:: Extracted information ::
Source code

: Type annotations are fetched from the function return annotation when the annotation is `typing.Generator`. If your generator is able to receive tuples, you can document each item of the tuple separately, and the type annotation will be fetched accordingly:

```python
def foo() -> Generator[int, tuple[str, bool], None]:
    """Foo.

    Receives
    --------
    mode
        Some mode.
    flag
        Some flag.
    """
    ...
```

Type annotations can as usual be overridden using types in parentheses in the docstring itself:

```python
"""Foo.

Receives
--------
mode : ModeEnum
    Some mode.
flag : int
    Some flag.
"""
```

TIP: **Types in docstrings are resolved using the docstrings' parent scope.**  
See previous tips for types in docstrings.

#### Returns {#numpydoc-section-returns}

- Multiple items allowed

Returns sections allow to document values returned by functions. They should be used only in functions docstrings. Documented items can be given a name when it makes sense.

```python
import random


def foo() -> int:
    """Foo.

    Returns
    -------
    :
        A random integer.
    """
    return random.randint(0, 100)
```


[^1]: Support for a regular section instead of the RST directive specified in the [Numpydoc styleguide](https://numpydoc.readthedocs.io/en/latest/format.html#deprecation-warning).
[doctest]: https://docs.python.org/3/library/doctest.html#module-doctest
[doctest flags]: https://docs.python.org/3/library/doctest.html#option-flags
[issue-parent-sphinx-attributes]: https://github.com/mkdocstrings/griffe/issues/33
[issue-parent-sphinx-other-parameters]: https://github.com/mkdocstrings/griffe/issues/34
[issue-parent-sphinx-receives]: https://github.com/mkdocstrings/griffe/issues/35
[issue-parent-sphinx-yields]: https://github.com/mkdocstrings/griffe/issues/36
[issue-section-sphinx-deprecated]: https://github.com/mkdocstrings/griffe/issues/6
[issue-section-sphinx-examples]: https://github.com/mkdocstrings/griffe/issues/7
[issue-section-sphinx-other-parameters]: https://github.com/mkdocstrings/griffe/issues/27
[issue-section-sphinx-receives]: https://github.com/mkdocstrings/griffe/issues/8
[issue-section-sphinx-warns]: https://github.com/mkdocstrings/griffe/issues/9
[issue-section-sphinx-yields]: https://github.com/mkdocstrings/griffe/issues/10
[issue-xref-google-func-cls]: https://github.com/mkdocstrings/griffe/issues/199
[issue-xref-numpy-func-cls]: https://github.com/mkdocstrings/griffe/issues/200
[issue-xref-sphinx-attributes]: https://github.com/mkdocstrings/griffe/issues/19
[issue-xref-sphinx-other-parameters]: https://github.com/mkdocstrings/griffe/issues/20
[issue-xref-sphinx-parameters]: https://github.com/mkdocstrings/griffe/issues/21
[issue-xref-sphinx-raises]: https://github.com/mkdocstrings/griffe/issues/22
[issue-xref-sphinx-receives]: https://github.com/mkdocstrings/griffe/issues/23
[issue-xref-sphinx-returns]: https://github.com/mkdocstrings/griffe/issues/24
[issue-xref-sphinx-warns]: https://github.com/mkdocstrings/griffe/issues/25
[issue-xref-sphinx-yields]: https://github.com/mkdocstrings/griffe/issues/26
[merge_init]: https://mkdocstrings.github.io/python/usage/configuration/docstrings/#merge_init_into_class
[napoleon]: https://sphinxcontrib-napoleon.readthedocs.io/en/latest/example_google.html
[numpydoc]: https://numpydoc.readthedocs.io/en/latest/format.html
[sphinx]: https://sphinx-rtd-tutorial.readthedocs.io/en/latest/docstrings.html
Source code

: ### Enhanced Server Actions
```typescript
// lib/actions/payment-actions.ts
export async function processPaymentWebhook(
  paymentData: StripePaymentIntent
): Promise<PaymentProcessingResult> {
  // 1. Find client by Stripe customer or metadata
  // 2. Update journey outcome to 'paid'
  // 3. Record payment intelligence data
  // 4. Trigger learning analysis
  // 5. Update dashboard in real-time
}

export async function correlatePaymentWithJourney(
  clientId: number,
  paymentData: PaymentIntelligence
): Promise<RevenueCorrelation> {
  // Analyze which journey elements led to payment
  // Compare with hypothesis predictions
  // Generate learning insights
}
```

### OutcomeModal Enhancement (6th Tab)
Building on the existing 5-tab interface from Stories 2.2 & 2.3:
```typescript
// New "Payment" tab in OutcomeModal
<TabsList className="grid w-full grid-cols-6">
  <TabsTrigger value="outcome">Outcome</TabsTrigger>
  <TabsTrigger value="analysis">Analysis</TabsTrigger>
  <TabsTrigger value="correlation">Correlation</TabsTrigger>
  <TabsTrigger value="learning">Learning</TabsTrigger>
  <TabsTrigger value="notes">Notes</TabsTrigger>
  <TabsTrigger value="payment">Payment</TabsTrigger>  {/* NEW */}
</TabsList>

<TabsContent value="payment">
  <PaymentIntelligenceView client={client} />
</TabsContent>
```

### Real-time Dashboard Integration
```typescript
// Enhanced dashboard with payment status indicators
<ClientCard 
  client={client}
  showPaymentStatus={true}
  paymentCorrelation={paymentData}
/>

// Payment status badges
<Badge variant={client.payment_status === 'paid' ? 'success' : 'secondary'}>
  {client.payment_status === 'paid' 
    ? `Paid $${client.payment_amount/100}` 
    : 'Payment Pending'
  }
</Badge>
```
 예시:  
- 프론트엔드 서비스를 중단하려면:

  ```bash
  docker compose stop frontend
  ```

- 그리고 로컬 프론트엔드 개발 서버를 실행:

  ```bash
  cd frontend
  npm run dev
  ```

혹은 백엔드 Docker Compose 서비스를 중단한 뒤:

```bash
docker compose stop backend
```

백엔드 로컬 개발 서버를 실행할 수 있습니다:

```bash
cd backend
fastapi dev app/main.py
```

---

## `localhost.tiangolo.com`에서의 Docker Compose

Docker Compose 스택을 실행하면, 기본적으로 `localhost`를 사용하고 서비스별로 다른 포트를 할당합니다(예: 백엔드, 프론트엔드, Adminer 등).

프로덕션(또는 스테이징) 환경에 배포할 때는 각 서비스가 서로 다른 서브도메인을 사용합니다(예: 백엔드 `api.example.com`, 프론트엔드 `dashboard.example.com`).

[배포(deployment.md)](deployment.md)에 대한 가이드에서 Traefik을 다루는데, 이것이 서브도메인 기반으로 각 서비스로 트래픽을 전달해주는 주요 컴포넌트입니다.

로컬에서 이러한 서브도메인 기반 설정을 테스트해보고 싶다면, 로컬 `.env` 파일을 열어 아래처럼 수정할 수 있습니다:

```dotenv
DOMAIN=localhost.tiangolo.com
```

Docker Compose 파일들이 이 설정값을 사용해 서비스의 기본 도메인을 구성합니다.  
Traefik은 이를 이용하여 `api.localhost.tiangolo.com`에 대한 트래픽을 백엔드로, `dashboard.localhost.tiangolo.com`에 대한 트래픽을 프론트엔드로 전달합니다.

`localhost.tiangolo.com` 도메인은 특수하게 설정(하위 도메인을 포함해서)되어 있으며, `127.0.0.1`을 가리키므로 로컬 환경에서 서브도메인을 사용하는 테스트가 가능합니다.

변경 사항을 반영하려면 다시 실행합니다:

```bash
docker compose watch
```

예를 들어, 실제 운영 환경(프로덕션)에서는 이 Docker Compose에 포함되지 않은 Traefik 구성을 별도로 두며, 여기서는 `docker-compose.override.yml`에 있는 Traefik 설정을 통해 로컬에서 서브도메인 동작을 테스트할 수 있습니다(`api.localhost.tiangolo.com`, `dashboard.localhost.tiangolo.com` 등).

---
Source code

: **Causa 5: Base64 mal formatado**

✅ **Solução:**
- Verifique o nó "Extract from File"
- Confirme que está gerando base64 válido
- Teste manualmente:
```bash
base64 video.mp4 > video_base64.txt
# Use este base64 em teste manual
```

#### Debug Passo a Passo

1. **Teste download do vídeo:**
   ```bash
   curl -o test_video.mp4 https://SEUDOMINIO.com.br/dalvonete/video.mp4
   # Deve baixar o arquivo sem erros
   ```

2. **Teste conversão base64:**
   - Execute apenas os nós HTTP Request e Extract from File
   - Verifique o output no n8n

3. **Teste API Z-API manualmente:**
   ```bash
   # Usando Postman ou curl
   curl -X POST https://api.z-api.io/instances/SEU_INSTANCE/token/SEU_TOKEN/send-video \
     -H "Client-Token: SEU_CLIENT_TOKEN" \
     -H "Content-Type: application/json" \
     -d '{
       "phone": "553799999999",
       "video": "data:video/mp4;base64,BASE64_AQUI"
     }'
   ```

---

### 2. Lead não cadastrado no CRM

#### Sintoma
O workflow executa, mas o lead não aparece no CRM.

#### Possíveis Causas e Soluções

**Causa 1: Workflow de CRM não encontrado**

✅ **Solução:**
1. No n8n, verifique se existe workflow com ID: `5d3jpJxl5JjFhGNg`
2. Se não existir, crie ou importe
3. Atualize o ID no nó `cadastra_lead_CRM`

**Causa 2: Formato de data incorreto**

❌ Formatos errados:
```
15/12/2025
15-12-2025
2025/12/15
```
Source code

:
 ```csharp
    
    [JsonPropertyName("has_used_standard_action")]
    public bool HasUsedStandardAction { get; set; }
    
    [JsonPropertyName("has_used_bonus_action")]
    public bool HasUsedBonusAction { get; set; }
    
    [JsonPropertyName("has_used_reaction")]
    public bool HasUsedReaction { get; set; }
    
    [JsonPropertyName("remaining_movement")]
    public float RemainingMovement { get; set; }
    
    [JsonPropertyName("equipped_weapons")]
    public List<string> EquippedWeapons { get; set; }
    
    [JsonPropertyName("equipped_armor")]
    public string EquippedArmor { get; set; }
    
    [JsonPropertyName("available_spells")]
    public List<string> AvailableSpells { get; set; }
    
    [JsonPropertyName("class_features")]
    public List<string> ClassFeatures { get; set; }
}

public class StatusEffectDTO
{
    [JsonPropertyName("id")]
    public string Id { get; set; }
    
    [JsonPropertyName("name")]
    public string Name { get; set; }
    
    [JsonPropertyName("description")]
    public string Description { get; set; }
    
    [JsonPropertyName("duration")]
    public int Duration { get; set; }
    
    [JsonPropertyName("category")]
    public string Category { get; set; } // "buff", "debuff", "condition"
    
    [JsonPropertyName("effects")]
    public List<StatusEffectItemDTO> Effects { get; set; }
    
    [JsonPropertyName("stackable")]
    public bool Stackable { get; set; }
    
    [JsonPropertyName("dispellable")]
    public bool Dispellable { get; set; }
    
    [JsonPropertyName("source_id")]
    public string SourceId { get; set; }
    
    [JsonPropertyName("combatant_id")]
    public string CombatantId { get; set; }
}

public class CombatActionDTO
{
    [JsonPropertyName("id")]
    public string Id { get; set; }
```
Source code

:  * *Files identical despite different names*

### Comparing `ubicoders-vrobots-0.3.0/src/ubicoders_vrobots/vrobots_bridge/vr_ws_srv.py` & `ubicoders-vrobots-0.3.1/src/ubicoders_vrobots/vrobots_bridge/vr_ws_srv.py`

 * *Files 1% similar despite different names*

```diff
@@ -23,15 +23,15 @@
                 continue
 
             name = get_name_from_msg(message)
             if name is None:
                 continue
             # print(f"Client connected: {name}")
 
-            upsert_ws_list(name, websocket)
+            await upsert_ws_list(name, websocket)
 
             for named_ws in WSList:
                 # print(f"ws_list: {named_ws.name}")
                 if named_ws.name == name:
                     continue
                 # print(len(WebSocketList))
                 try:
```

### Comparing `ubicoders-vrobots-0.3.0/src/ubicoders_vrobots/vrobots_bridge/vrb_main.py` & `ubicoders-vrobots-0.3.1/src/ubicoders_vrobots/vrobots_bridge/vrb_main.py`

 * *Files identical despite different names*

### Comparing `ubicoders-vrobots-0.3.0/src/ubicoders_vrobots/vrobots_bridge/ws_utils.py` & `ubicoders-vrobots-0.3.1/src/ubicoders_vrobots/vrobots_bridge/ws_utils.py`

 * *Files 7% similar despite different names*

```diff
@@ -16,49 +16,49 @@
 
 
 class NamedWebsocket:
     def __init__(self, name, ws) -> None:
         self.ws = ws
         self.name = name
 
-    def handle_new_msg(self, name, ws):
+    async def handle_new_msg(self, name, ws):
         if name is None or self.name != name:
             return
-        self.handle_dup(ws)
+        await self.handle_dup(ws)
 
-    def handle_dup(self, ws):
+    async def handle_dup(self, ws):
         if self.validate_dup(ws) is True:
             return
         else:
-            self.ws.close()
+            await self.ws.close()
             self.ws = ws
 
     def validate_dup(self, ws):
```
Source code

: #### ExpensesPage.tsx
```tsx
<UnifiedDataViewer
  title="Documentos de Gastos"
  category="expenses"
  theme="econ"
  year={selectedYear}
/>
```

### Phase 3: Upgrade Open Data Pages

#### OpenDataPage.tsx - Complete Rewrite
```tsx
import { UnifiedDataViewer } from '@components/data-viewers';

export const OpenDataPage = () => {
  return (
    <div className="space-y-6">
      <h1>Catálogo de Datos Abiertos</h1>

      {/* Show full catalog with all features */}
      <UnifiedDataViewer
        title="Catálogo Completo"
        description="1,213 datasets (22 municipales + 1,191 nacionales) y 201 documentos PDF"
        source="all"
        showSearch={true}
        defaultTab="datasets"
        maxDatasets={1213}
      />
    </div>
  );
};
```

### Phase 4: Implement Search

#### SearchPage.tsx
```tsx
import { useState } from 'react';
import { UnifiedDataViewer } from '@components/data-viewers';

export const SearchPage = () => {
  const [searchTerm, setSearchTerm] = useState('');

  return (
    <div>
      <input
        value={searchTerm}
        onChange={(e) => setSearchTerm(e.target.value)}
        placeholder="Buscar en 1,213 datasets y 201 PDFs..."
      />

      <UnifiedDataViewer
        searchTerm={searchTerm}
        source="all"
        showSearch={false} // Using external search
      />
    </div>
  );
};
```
:::
* _Your goal_:
Read through the entries and copy every line that includes "Files".

* _Exercise output_:
:  * *Files identical despite different names*
 * *Files 1% similar despite different names*
 * *Files identical despite different names*
 * *Files 7% similar despite different names*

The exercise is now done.